Some of us already know that too much sugar one day will be followed by a depressive episode the following day, while others have no idea that their need for hot salty chips can be related to acute stress. Many of us eat our emotions, using food as a means of comfort. But what you eat directly affects the health of your gut, which in turn affects your physical and emotional health. We really are what we eat, right down to how we respond to stress, joy, anger and boredom.
Colour me happy
The colours of fruits and vegetables can also affect your mood in different ways. On a physical level, nutrients that are unique to each colour food group work on different areas of the body so that you can experience optimal health.
- Red foods help to fight cancer, support healthy cardiac function, and reduce the risk of stroke.
- Yellow and orange foods help with immune function, cell growth, and healthy vision.
- Green foods boost the nervous system, improve the immune system, and support natural detoxification.
- Blue or purple foods are rich in antioxidants that help reduce inflammation.
- White and brown foods are excellent for digestion, and can also help to inhibit certain cancers.
Some experts believe that there is even more to food colour than the nutrients on offer. Dr Deanna Minich is an internationally known scientist and nutritionist who explains that the colour of fruits and vegetables can also impact our energetic system. By combining traditional knowledge of the chakra system with modern nutritional science, Deanna describes a system of health that supports our spiritual needs alongside the physical.
The food rainbow just happens to align with the colours of the chakra system, and the density of certain foods complements the levels of the chakras.
For instance, the red root chakra is associated with a grounding energy, and is connected with blood, muscle, immunity, and DNA. Energetically, the root chakra relates to safety, survival, and a sense our foundations in life.
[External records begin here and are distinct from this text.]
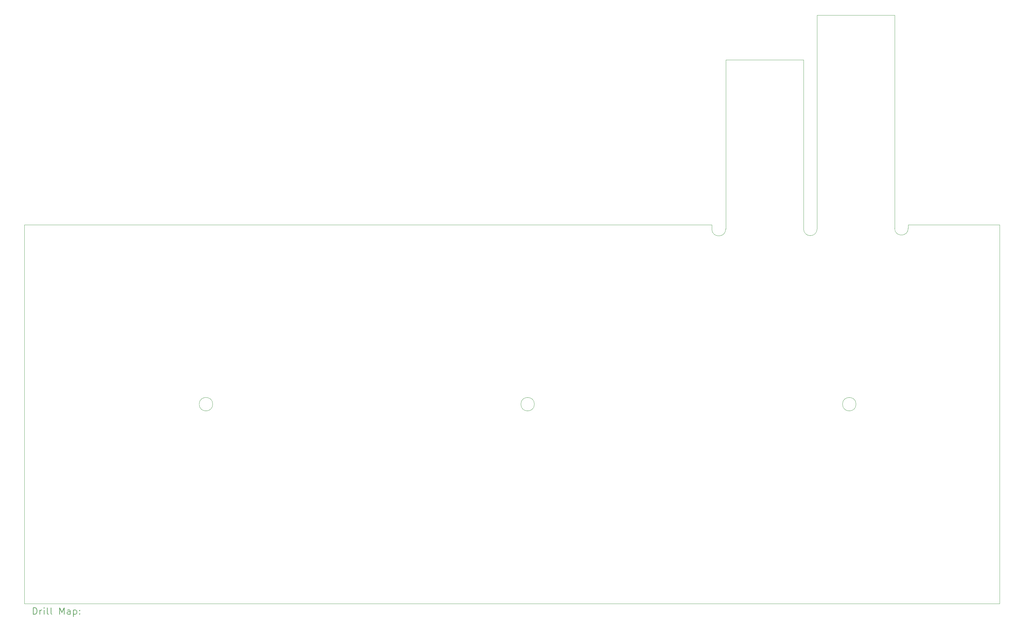
<source format=gbr>
%TF.GenerationSoftware,KiCad,Pcbnew,8.0.4-8.0.4-0~ubuntu22.04.1*%
%TF.CreationDate,2024-08-25T13:27:29+01:00*%
%TF.ProjectId,membrane1,6d656d62-7261-46e6-9531-2e6b69636164,V1.1*%
%TF.SameCoordinates,Original*%
%TF.FileFunction,Drillmap*%
%TF.FilePolarity,Positive*%
%FSLAX45Y45*%
G04 Gerber Fmt 4.5, Leading zero omitted, Abs format (unit mm)*
G04 Created by KiCad (PCBNEW 8.0.4-8.0.4-0~ubuntu22.04.1) date 2024-08-25 13:27:29*
%MOMM*%
%LPD*%
G01*
G04 APERTURE LIST*
%ADD10C,0.050000*%
%ADD11C,0.200000*%
G04 APERTURE END LIST*
D10*
X6800000Y-8700000D02*
X6800000Y-19900000D01*
X6800000Y-19900000D02*
X35600000Y-19900000D01*
X32900000Y-8700000D02*
X35600000Y-8700000D01*
X26100000Y-8700000D02*
X6800000Y-8700000D01*
X27511000Y-8820000D02*
G75*
G02*
X27100000Y-8820000I-205500J0D01*
G01*
X26100000Y-8700000D02*
X26700000Y-8700000D01*
X27100000Y-8700000D02*
X26700000Y-8700000D01*
X27100000Y-8810000D02*
X27100000Y-8820000D01*
X32900000Y-8700000D02*
X32900000Y-8800000D01*
X30209000Y-2499000D02*
X32500000Y-2500000D01*
X30209000Y-8819980D02*
X30209000Y-2499000D01*
X29811000Y-3820000D02*
X27511000Y-3820000D01*
X12360000Y-14000000D02*
G75*
G02*
X11960000Y-14000000I-200000J0D01*
G01*
X11960000Y-14000000D02*
G75*
G02*
X12360000Y-14000000I200000J0D01*
G01*
X30209000Y-8819980D02*
G75*
G02*
X29811000Y-8819980I-199000J-5D01*
G01*
X31360000Y-14000000D02*
G75*
G02*
X30960000Y-14000000I-200000J0D01*
G01*
X30960000Y-14000000D02*
G75*
G02*
X31360000Y-14000000I200000J0D01*
G01*
X32500000Y-2500000D02*
X32500000Y-8800000D01*
X21860000Y-14000000D02*
G75*
G02*
X21460000Y-14000000I-200000J0D01*
G01*
X21460000Y-14000000D02*
G75*
G02*
X21860000Y-14000000I200000J0D01*
G01*
X35600000Y-19900000D02*
X35600000Y-8700000D01*
X29811000Y-3820000D02*
X29811000Y-8819980D01*
X27100000Y-8810000D02*
X27100000Y-8700000D01*
X32900000Y-8800000D02*
G75*
G02*
X32500000Y-8800000I-200000J0D01*
G01*
X27511000Y-8820000D02*
X27511000Y-3820000D01*
D11*
X7058277Y-20213984D02*
X7058277Y-20013984D01*
X7058277Y-20013984D02*
X7105896Y-20013984D01*
X7105896Y-20013984D02*
X7134467Y-20023508D01*
X7134467Y-20023508D02*
X7153515Y-20042555D01*
X7153515Y-20042555D02*
X7163039Y-20061603D01*
X7163039Y-20061603D02*
X7172562Y-20099698D01*
X7172562Y-20099698D02*
X7172562Y-20128270D01*
X7172562Y-20128270D02*
X7163039Y-20166365D01*
X7163039Y-20166365D02*
X7153515Y-20185412D01*
X7153515Y-20185412D02*
X7134467Y-20204460D01*
X7134467Y-20204460D02*
X7105896Y-20213984D01*
X7105896Y-20213984D02*
X7058277Y-20213984D01*
X7258277Y-20213984D02*
X7258277Y-20080650D01*
X7258277Y-20118746D02*
X7267801Y-20099698D01*
X7267801Y-20099698D02*
X7277324Y-20090174D01*
X7277324Y-20090174D02*
X7296372Y-20080650D01*
X7296372Y-20080650D02*
X7315420Y-20080650D01*
X7382086Y-20213984D02*
X7382086Y-20080650D01*
X7382086Y-20013984D02*
X7372562Y-20023508D01*
X7372562Y-20023508D02*
X7382086Y-20033031D01*
X7382086Y-20033031D02*
X7391610Y-20023508D01*
X7391610Y-20023508D02*
X7382086Y-20013984D01*
X7382086Y-20013984D02*
X7382086Y-20033031D01*
X7505896Y-20213984D02*
X7486848Y-20204460D01*
X7486848Y-20204460D02*
X7477324Y-20185412D01*
X7477324Y-20185412D02*
X7477324Y-20013984D01*
X7610658Y-20213984D02*
X7591610Y-20204460D01*
X7591610Y-20204460D02*
X7582086Y-20185412D01*
X7582086Y-20185412D02*
X7582086Y-20013984D01*
X7839229Y-20213984D02*
X7839229Y-20013984D01*
X7839229Y-20013984D02*
X7905896Y-20156841D01*
X7905896Y-20156841D02*
X7972562Y-20013984D01*
X7972562Y-20013984D02*
X7972562Y-20213984D01*
X8153515Y-20213984D02*
X8153515Y-20109222D01*
X8153515Y-20109222D02*
X8143991Y-20090174D01*
X8143991Y-20090174D02*
X8124943Y-20080650D01*
X8124943Y-20080650D02*
X8086848Y-20080650D01*
X8086848Y-20080650D02*
X8067801Y-20090174D01*
X8153515Y-20204460D02*
X8134467Y-20213984D01*
X8134467Y-20213984D02*
X8086848Y-20213984D01*
X8086848Y-20213984D02*
X8067801Y-20204460D01*
X8067801Y-20204460D02*
X8058277Y-20185412D01*
X8058277Y-20185412D02*
X8058277Y-20166365D01*
X8058277Y-20166365D02*
X8067801Y-20147317D01*
X8067801Y-20147317D02*
X8086848Y-20137793D01*
X8086848Y-20137793D02*
X8134467Y-20137793D01*
X8134467Y-20137793D02*
X8153515Y-20128270D01*
X8248753Y-20080650D02*
X8248753Y-20280650D01*
X8248753Y-20090174D02*
X8267801Y-20080650D01*
X8267801Y-20080650D02*
X8305896Y-20080650D01*
X8305896Y-20080650D02*
X8324943Y-20090174D01*
X8324943Y-20090174D02*
X8334467Y-20099698D01*
X8334467Y-20099698D02*
X8343991Y-20118746D01*
X8343991Y-20118746D02*
X8343991Y-20175889D01*
X8343991Y-20175889D02*
X8334467Y-20194936D01*
X8334467Y-20194936D02*
X8324943Y-20204460D01*
X8324943Y-20204460D02*
X8305896Y-20213984D01*
X8305896Y-20213984D02*
X8267801Y-20213984D01*
X8267801Y-20213984D02*
X8248753Y-20204460D01*
X8429705Y-20194936D02*
X8439229Y-20204460D01*
X8439229Y-20204460D02*
X8429705Y-20213984D01*
X8429705Y-20213984D02*
X8420182Y-20204460D01*
X8420182Y-20204460D02*
X8429705Y-20194936D01*
X8429705Y-20194936D02*
X8429705Y-20213984D01*
X8429705Y-20090174D02*
X8439229Y-20099698D01*
X8439229Y-20099698D02*
X8429705Y-20109222D01*
X8429705Y-20109222D02*
X8420182Y-20099698D01*
X8420182Y-20099698D02*
X8429705Y-20090174D01*
X8429705Y-20090174D02*
X8429705Y-20109222D01*
M02*

</source>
Foods that support this include root vegetables such as the richly red beetroot as well as ginger, sweet potato, and radish.
Green with envy, can’t have what your heart desires, or even broken hearted? Maybe you don’t eat enough spinach (or similar) and are putting your heart at greater risk of disease. Green vegetables and sprouts are excellent for protecting the heart both physically and emotionally. The colour green is traditionally related to nature and growth. It’s often used in hospitals to induce a feeling of calm, so it’s no surprise that ingesting green foods can help to reduce blood pressure, protect the nervous system, and boost brain function.
The energetics of eating
Naturopath Robyn Chuter observes, “highly sensitive temperaments may be more susceptible to gut problems, autoimmune diseases, and chronic pain syndromes”. Her theory is in line with many energetic medicine practitioners; that suppressed feelings will manifest physically.
This idea was best popularised by self-help pioneer Louise Hay, who detailed the emotional causes behind physical illness. She believed that by altering thought patterns and beliefs, it is possible to heal disease at its base level. The concept of energetic eating complements this, which is why Chuter prescribes wholefood, plant-based diets for her clients, alongside other techniques to assist with emotional challenges.
When you eat a wholefood, unprocessed diet that’s rich in colour, you are nourishing your physical and spiritual wellbeing. You can balance your mood and energy levels with plant nutrition that’s in alignment with your body. It’s all connected, and your emotional health can benefit just as much as your physical body. It’s even more of a reason to eat the rainbow.
With so many delicious, colourful options available, how could you possibly deprive yourself of such joyous food?